*** Supplied text Section Begins ***

Merge pull request #707 from metrumresearchgroup/bootstrap/starting-data

`data` argument to `setup_bootstrap_run` and remove `nm_join` requirement
metrumresearchgroup · Sep 19, 2024 · 03bec34 · 03bec34
2 parents 0faf7b7 + 8ad89b9
commit 03bec34
Show file tree

Hide file tree

Showing 17 changed files with 782 additions and 113 deletions.
diff --git a/R/bootstrap-model.R b/R/bootstrap-model.R
@@ -6,14 +6,13 @@
 #' `remove_tables` arguments). The object returned from this must then be passed
 #' to [setup_bootstrap_run()] before submission (see examples).
 #'
-#' @param .mod a `bbr` model object
-#' @param .suffix a suffix for the bootstrap run directory. Will be prefixed by
+#' @param .mod A `bbr` model object.
+#' @param .suffix A suffix for the bootstrap run directory. Will be prefixed by
 #'  the model id of `.mod`.
 #' @inheritParams copy_model_from
 #' @param .inherit_tags If `TRUE`, the default, inherit any tags from `.mod`.
-#' @param remove_cov,remove_tables Logical (T/F). Optionally remove `$COVARIANCE`
+#' @param remove_cov,remove_tables If `TRUE`, the default, remove `$COVARIANCE`
 #'  and `$TABLE` records respectively, allowing for notably faster run times.
-#'  Both default to `TRUE`.
 #'
 #' @seealso [setup_bootstrap_run()] [summarize_bootstrap_run()]
 #' @examples
@@ -81,19 +80,30 @@ new_bootstrap_run <- function(
 #' objects, and the new datasets are sampled from the dataset defined in its
 #' `$DATA` record (i.e. `get_data_path(.boot_run)`).
 #'
+#' @param .boot_run A `bbi_nmboot_model` object.
+#' @param n Number of data sets and model runs to generate.
+#' @param strat_cols Columns to maintain proportion for stratification
+#' @param seed A numeric seed to set prior to resampling the data; use `NULL` to
+#'   avoid setting a seed.
+#' @param data A dataset to resample from. Defaults to `NULL`, which will use
+#'   the _filtered_ output from `nm_data(.mod, filter = TRUE)`. If provided,
+#'   must include the same column names as what's returned from `nm_data(.mod)`.

*** Supplied text Section Ends ***
*** Recorded information Section Begins ***

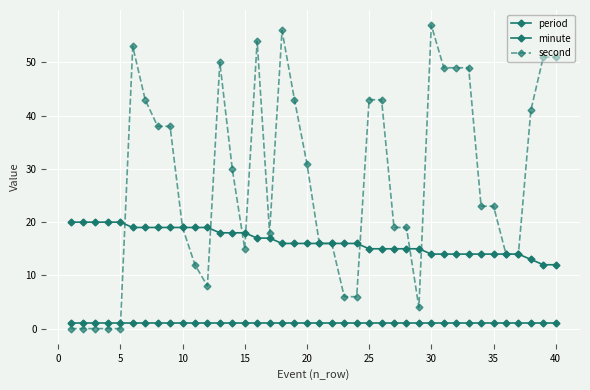

Does the chart have visible grid lines?

Yes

*** Recorded information Section Ends ***

#### Tasks to complete
#1 In the bootstrap commit diff, what does the `data` argument to `setup_bootstrap_run` default to?
#2 Write the next part of the bootstrap commit diff.
The material has no part in this work.

#### Per-task outputs
#1 It defaults to `NULL`, which uses the filtered output from `nm_data(.mod, filter = TRUE)`.

#2
+#' @param .bbi_args Named list passed to `model_summary(orig_mod, .bbi_args)`,
+#'   where `orig_mod` is the model `.boot_run` is based on. See
+#'   [print_bbi_args()] for valid options. Defaults to `list(no_grd_file = TRUE,
+#'   no_shk_file = TRUE)` because [model_summary()] is only called internally to
+#'   extract the number of records, so those files are irrelevant. Only used if
+#'   the based on model (the model being bootstrapped) has been executed.
+#' @param .overwrite Logical (T/F) indicating whether or not to overwrite
+#'   existing setup for a bootstrap run.
+#'
 #' @details
 #'
 #' Once you have run this function, you can execute your bootstrap with
 #' [submit_model()]. You can use [get_model_status()] to check on your submitted
 #' bootstrap run. Once all models have finished, use [summarize_bootstrap_run()]
 #' to view the results. See examples below.
 #'
-#' @param .boot_run a `bbi_nmboot_model` object.
-#' @param n number of model runs.
-#' @param strat_cols columns to maintain proportion for stratification
-#' @param seed a seed for sampling the data. Set to `NULL` to avoid setting.
-#' @param .overwrite logical (T/F) indicating whether or not to overwrite existing
-#'  setup for a bootstrap run.
 #'
 #' @seealso [new_bootstrap_run()] [summarize_bootstrap_run()] [submit_model()]
 #'
@@ -126,6 +136,11 @@ setup_bootstrap_run <- function(
     n = 200,
     strat_cols = NULL,
     seed = 1234,
+    data = NULL,
+    .bbi_args = list(
+      no_grd_file = TRUE,
+      no_shk_file = TRUE
+    ),
     .overwrite = FALSE
 ){
   check_model_object(.boot_run, NMBOOT_MOD_CLASS)
@@ -158,27 +173,96 @@ setup_bootstrap_run <- function(
     ignore_lines <- paste(default_ignore, ignore_models, sep = "\n\n")
     writeLines(ignore_lines, file.path(boot_dir, ".gitignore"))
 
-    # Only include subjects that entered the original problem by default
-    can_be_joined <- can_be_nm_joined(orig_mod)
-    if(isTRUE(can_be_joined)){
-      starting_data <- nm_join(orig_mod) %>% suppressMessages()
-
-      # select only columns from original data set
-      starting_data <- starting_data %>%
-        dplyr::select(attr(starting_data, "nm_join_origin")$data)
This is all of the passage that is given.